Travail demandé:
1 > Dans le billet de blog sur Mame Woury Thioubou, dans quelle université a-t-elle obtenu son diplôme en journalisme ?
2 > Poursuivez le billet de blog sur Mame Woury Thioubou après sa dernière phrase.

-------- Extrait du texte

The purpose of the African Women in Cinema Blog is to provide a space to discuss diverse topics relating to African women in cinema--filmmakers, actors, producers, and all film professionals. The blog is a public forum of the Centre for the Study and Research of African Women in Cinema.

Le Blog sur les femmes africaines dans le cinéma est un espace pour l'échange d'informations concernant les réalisatrices, comédiennes, productrices, critiques et toutes professionnelles dans ce domaine. Ceci sert de forum public du Centre pour l'étude et la recherche des femmes africaines dans le cinémas.

25 January 2012

Mame Woury Thioubou: Face à face, Femmes et beauté à Saint-Louis

Mame Woury Thioubou
Mame Woury Thioubou: Face à face, Femmes et beauté à Saint-Louis. Publié le 7 décembre 2011. Regard Émoi Afrique 

Mame Woury Thioubou est née et a grandi au Sénégal. Après une maîtrise de géographie à l’Université Cheikh Anta Diop de Dakar et l’obtention d’un diplôme en Journalisme à l’Université de Saint-Louis du Sénégal, elle devient Journaliste/reporter au “Quotidien”, pour la société Avenir Communication et assistante technique du Programme Agenda 21 de la Ville de Matam.

----------------
-------- Matériel fourni

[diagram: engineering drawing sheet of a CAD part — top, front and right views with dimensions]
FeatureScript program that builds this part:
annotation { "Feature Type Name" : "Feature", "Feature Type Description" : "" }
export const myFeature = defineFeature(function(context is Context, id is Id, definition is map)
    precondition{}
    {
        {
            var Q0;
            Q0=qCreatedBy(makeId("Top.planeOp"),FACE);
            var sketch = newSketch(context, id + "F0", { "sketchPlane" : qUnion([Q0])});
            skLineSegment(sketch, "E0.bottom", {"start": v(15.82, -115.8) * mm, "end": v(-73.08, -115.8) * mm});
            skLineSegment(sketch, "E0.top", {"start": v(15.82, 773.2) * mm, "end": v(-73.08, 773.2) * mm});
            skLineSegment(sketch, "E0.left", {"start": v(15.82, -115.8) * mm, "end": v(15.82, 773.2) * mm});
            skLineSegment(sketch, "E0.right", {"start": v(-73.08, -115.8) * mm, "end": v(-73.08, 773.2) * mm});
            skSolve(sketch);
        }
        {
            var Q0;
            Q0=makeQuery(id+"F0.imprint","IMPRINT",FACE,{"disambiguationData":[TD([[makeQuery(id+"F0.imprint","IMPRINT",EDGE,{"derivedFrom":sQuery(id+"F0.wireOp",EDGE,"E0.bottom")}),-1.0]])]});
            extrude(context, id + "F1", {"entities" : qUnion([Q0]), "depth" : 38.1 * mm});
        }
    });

----------------

Réponses:
1 > À l'Université de Saint-Louis du Sénégal.

2 >
En 2009, elle décide de reprendre ses études et complète son point de vue journalistique par une approche plus artistique en se lançant dans le documentaire de création, aujourd’hui considéré comme un genre cinématographique à part entière. Elle suit ainsi le Master II de Réalisation de Documentaire de Création à l’Université Gaston Berger de Saint Louis (Sénégal), formation sous la tutelle d’Africadoc.

C’est dans ce cadre qu’elle réalise un film collectif avec des étudiants de sa promotion “Saint Louis et nous”, puis son premier court-métrage documentaire “Face à Face”. Elle obtiendra les salutations du public et sera récompensée de l’Ebène du meilleur film au Festival du film de quartier de Dakar en 2009.
Face à face de Mame Woury Thioubou
Femmes et beauté à Saint-Louis 
Note d’intention du film “Face à face”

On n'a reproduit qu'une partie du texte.